**TO DO:**
Answer these questions from the forum thread below:
(a) What state does Stéphane Graber say the stuck lxd-related processes are in?
(b) What kind of storage is Jon Clayton using at the moment?
(c) Why has Jon Clayton locked the kernel from upgrades?

**TEXT EXCERPT:**
Can you show ps fauxww?


(Jon Clayton) #3

Sure, i think its some stuck process when restarting the new nested container (telegraf1):

Here is ps fauxww: https://paste.ee/p/raSYJ

Cheers,
Jon


(Jon Clayton) #4

Also services seem to be running okay now but lxc still hangs running any command:


(Stéphane Graber) #5

You have a lot of lxd related processes stuck in D state (I/O wait).
There’s a good chance that your kernel is having a bad day.

Can you show dmesg?

Those processes are likely to be impossible to kill so there’d be no way to recover from this other than rebooting the system, but maybe dmesg will tell us more about what’s going on.


(Jon Clayton) #6

using file backed zfs at the moment (.img file) which isn’t ideal, could that be something to do with it

dmesg:

https://raw.githubusercontent.com/bodleytunes/paste-stuff/master/dmesg


(Stéphane Graber) #7

No, looks like a network namespace kernel bug.
I’m afraid the only way you can recover from this is by rebooting and I’d advice doing it sooner rather than later as your kernel is clearly misbehaving.


(Jon Clayton) #8

Yeah will reboot.

Would updating the kernel be of any use? I have locked the kernel currently from upgrades as I patched it to allow linux bridge to forward link local frames.

Cheers!
Jon.


(Stéphane Graber) #9

It certainly wouldn’t hurt, kernel updates do tend to include a large number of bugfixes, this may be something that got fixed.


(Jon Clayton) #10

OK cheers. :slight_smile:


(Jon Clayton) #11

Not sure if directly related but I seem to still have an issue, this time with hung monitor on that same nested container, its exactly the same output as on this this thread https://github.com/lxc/lxd/issues/4468

However I’m running 4.15 kernel which is a very late kernel :(:thinking:

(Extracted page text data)
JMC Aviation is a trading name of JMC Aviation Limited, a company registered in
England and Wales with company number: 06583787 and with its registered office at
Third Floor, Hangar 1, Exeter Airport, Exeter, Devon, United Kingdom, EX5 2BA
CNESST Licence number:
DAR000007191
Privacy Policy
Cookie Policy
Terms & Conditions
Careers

**RESULT:**
(a) D state (I/O wait).
(b) File-backed ZFS (an .img file).
(c) He patched it to allow a Linux bridge to forward link-local frames.